Miller is the man and speaks the truth. Referral ONLY blows and holds us back. Meanwhile the nonunion eats the IBEW alive. I like Millers goals and I share a similar idealism. I'm all about fairness and it seems the loads (leadership) has forgotten what that means.


----------



## phawk (Nov 25, 2010)

This is just another way of getting in the back door. CE & CW's start off at a higher rate than apprentices. Apprentices that I have seen flunk out come back as a CE or CW at a higher rate. Read this month's Journal. Pres. Hill is all in favor of it, then again why not, it's more dues money. It even said in the journal that this program has kept many more men working, but as you read it, all CW's and apprentices are working, but 200 A members are on the bench. It lets the contractor have cheap labor, and he will lay off a mechanic. I've seen it done.


----------



## miller_elex (Jan 25, 2008)

I looked at the books. There is three CE's on there, none of them working. 

The local advertised on Craiglist seeking electricians for the non-union rate, and my out-of-work buddy gave me an earful about it. I had to set him straight on the deal, because he's the kind of guy who will milk unemployment until the tit falls off uncle sam's inner thigh.

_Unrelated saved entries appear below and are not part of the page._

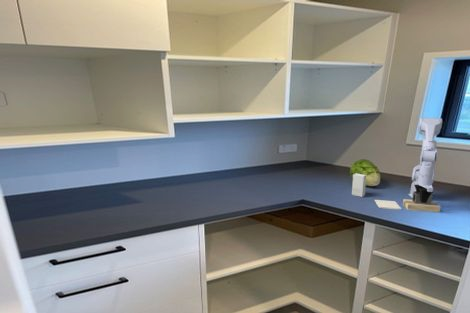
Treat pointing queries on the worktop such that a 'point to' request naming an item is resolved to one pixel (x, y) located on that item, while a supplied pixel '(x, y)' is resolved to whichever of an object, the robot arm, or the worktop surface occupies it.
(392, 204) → the tile
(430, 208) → the body
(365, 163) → the lettuce
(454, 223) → the worktop surface
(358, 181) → the skincare box
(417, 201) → the grey notched block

Our world can only persist if contractors make money. People who work for a living should not be forced to compensate for those who will not make the effort. I really hate to see guys get smoked for wasting time: wasting their time, wasting my time, wasting the PM's time... but I have come to the conclusion that when guys (and gals,) do the slow shuffle, they are telegraphing that they want to be laid off. This comes after alot of drama, sticking up for people who I thought were getting the short end, only to find out later that they wanted to be on unenjoyment, but never told anyone. I myself will tell the man straight-up, 'when this job is over, it is time for me to go,' or, 'I want to be in the next round of layoffs.' But some folks aren't straight-shooters like myself, thats why I don't got nobody's back anymore. 'No good deed goes unpunished.' The only thing I won't tolerate is when someone is genuinely MEAN, to anyone.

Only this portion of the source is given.